From: email@example.com Jeff Hobbs writes:
Can someone explain to me why moving to UCS-4 is a good thing?
Because it simplifies processing of non-BMP characters, as it restores the property that you get one Unicode character per string index.
While Tcl is agnostic about non-BMP chars (all 2 of them ... ha ha), it does have correct UCS-4 support (not completely though with how RedHat patched it). This has been discussed before briefly here:
Which of the follow-up messages do you consider reliable information in this report? davygrvy comments appear to be irrelevant, as they talk about Unicode 3.0, keithp likewise. Your own comment appears to talk about possible future changes, instead of the current code.

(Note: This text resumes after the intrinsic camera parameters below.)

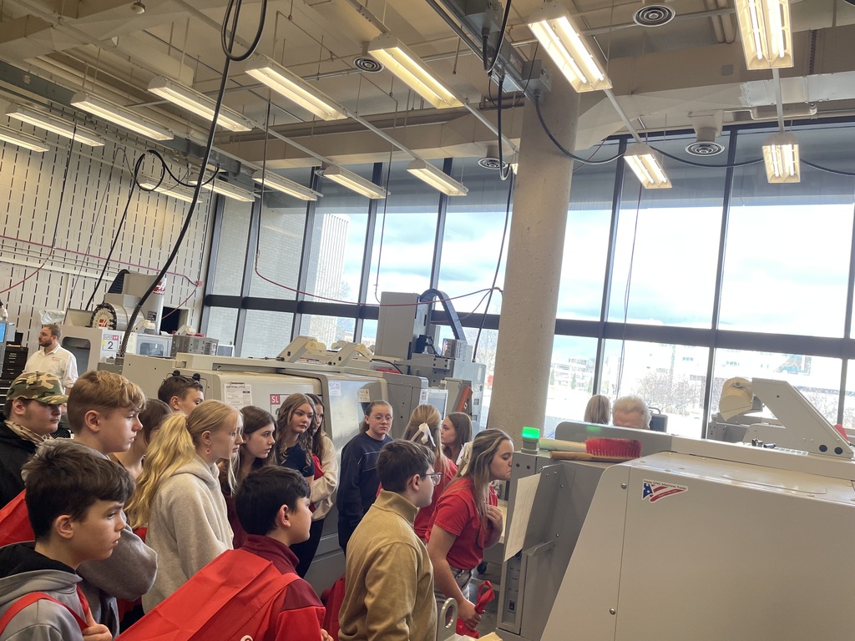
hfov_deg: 67.3
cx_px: 428
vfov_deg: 53.1
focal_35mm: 26
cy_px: 320
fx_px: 642
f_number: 1.6
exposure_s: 1/120
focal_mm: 4.2
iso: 50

BTW, I mentioned this because I'm not sure that the reasoning behind moving to a 32-bit integral type was due to RHs desire to support the extra chars in Unicode 4 (after all, without shipping fonts to display them ... what's the point?). Keith Packard, who submitted the bug report (RFE really) is one of the major XFree maintainers (err ... I guess that's xwin now). In any case, he wanted to allow 32-bit in X in part for ease of processing, advantages of word alignment, and other things.
IOW, I'm not really sure that this was all done to support UCS-4 specifically, although that may have been a consideration.
Jeff Hobbs The Tcl Guy Senior Developer http://www.ActiveState.com/